Ein Schriftsteller mit Vorliebe für Rätsel
AZ Literaturabend Georg Klein stellt in der Stadtbücherei seinen neuen Roman vor, der durch einen mysteriösen Büro-Dschungel führt. Ein unterhaltsamer Abend nicht nur deshalb
Georg Klein mag es rätselhaft. Der in Augsburg aufgewachsene Schriftsteller lässt seine Leser im Ungefähren, gibt wenige Erklärungen in seinen Texten. Seine Bücher zeichnen sich nicht durch spannungsreiche Inhalte, sondern durch ihre eigenwillige, kunstvolle Sprache aus. In seinem neuesten Roman „Miakro“wachsen in einem Büro Tische aus dem Boden, Arbeiter kriechen in ihre Schlafkojen, Mahlzeiten werden aus den Wänden abgesondert.
Wo, warum und wann sich diese Geschichte abspielt, das möchte Klein auch beim gut besuchten Literaturabend der Augsburger Allgemeinen in der Neuen Stadtbücherei nicht genau verraten. Klar ist, dass nichts klar ist. So versucht AZ-Redakteur Wolfgang Schütz, dem Autor seine Absichten hinter dem Roman zu entlocken: Ja, er wisse, was er schreibe, bestätigt Klein schmunzelnd. Er wisse aber auch, dass seine Texte „richtig nerven können“. Umso erstaunter war er, dass er mit „Miakro“zum zweiten Mal für den Preis der Leipziger Buchmesse nominiert ist. 2010 gewann er mit „Roman unserer Kindheit“.
Beim Literaturabend, der vom Leiter der Kultur- und Journal-Redaktion der Augsburger Allgemeinen,
Michael Schreiner, moderiert wird, liest Klein zwei ausgewählte Kapitel prägnant und in unüberhörbarer Augsburger Dialektfärbung vor, lässt der Sprache Raum, sich zu entfalten. Im Foyer ist die Konzentration der über 200 Zuhörer greifbar. Die Sprache entfaltet bei Klein einen regelrechten Sog. Grandios, wie er über mehrere Absätze hinweg beschreibt, was die rote Soße im „Nährflur“, einer Art Kantine, bei seinen Protagonisten auslösen kann: einen spitz-pochenden Schmerz in den Schläfen und ein bekanntes Schwindelgefühl.

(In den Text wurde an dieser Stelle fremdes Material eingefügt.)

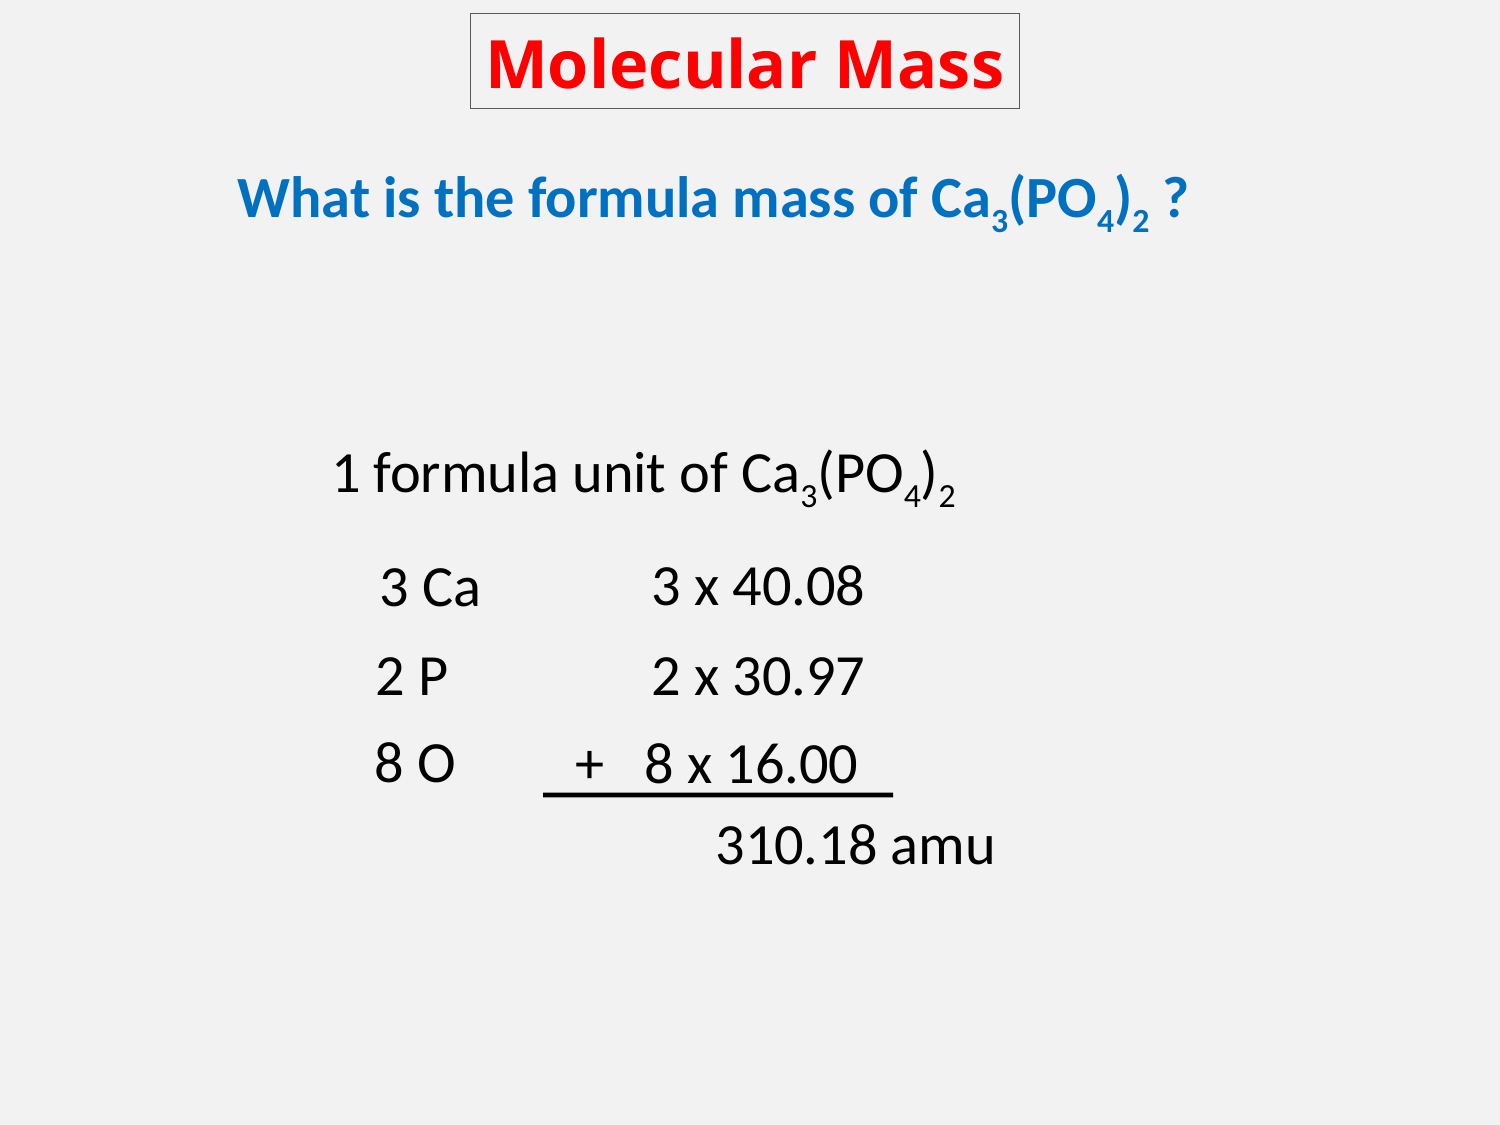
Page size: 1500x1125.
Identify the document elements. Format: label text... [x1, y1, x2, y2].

text_box 310.18 amu [700, 799, 1012, 884]
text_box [353, 629, 894, 715]
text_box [353, 717, 894, 804]
text_box 1 formula unit of Ca3(PO4)2 [316, 426, 971, 522]
text_box What is the formula mass of Ca3(PO4)2 ? [116, 151, 1312, 247]
text_box Molecular Mass [470, 13, 1020, 109]
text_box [353, 539, 894, 626]
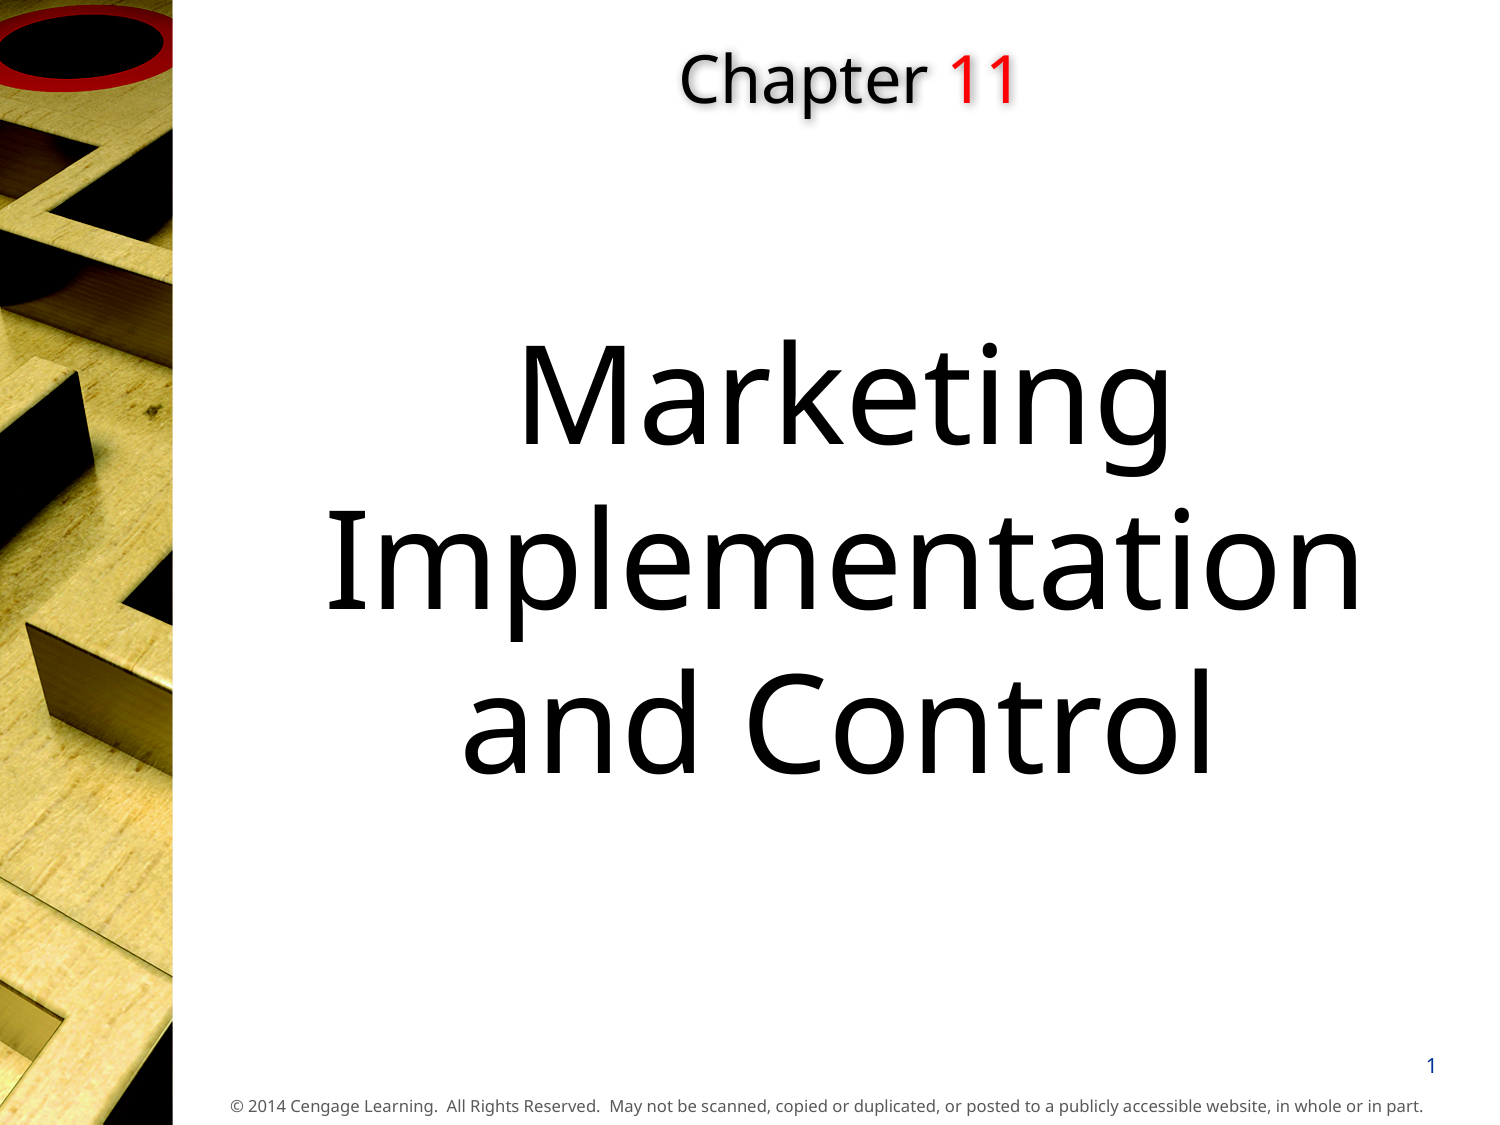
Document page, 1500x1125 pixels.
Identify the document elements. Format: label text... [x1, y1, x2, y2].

Der 64-jährige Klein, der seit Jahren in Ostfriesland lebt und zwei Söhne hat, nimmt sich als Schriftsteller alle Freiheiten heraus. Der Erfolg stellte sich bei ihm erst mit Mitte 40 ein, doch seitdem geht es steil bergauf. Klein weiß, dass er von seinen Lesern viel einfordert, ist sich bewusst, dass er mit „Miakro“das Rätselraten auf die Spitze treibt. „Mein Ideal ist ein Roman, den der Leser nicht im Leseakt vernichtet.“Klein möchte, dass seine Leser das Buch noch einmal öffnen und darüber nachdenken. Er muss an diesem Abend noch viele Bücher signieren. Nach 23 Uhr steht Klein immer noch im Gespräch mit Besuchern und AZ-Redakteuren im Foyer.
Es ist – nachdem der alte Veranstaltungsort im Großen Haus des Theaters nicht mehr zur Verfügung steht – bereits der dritte Literaturabend der AZ in der Stadtbücherei. Vor Klein waren Wilhelm Genazino und Sten Nadolny zu Gast. Nach der Lesung folgt auch am Samstag der zweite Teil des Literaturabends. Reden über neue Bücher: Erst stellt AZ-Redakteurin Birgit Müller-Bar- dorff aktuelle Kinder- und Jugendbücher für jedes Alter vor, dann wird im literarischen Salon wird heftig und unterhaltsam über drei Neuerscheinungen diskutiert: Bibliothekar und Buchblogger Marius Müller, Buchhändler Kurt Idrizovic und die AZ-Redakteure Stefanie Wirsching und Michael Schreiner sprechen über Bernhard Schlinks „Olga“, Arno Geigers „Unter der Drachenwand“und Sayaka Muratas „Die Ladenhüterin“. Herrscht bei Schlinks „Olga“noch Einigkeit in der Kritik („Unsere Erwartungen wurden nicht erfüllt“), wird beim Roman der Japanerin Murata heftiger über verschiedene Lesarten diskutiert. („Das ist eine sensationelle Liebesgeschichte zwischen einer Frau und einem Supermarkt“vs. „In dieser Geschichte geht es um Entfremdung“). Einmütig Begeisterung löst Arno Geigers „Unter der Drachenwand“aus. Die Besucher gehen nach drei Stunden mit vielen Leseempfehlungen nach Hause. Genügend Lesestoff für den Frühling.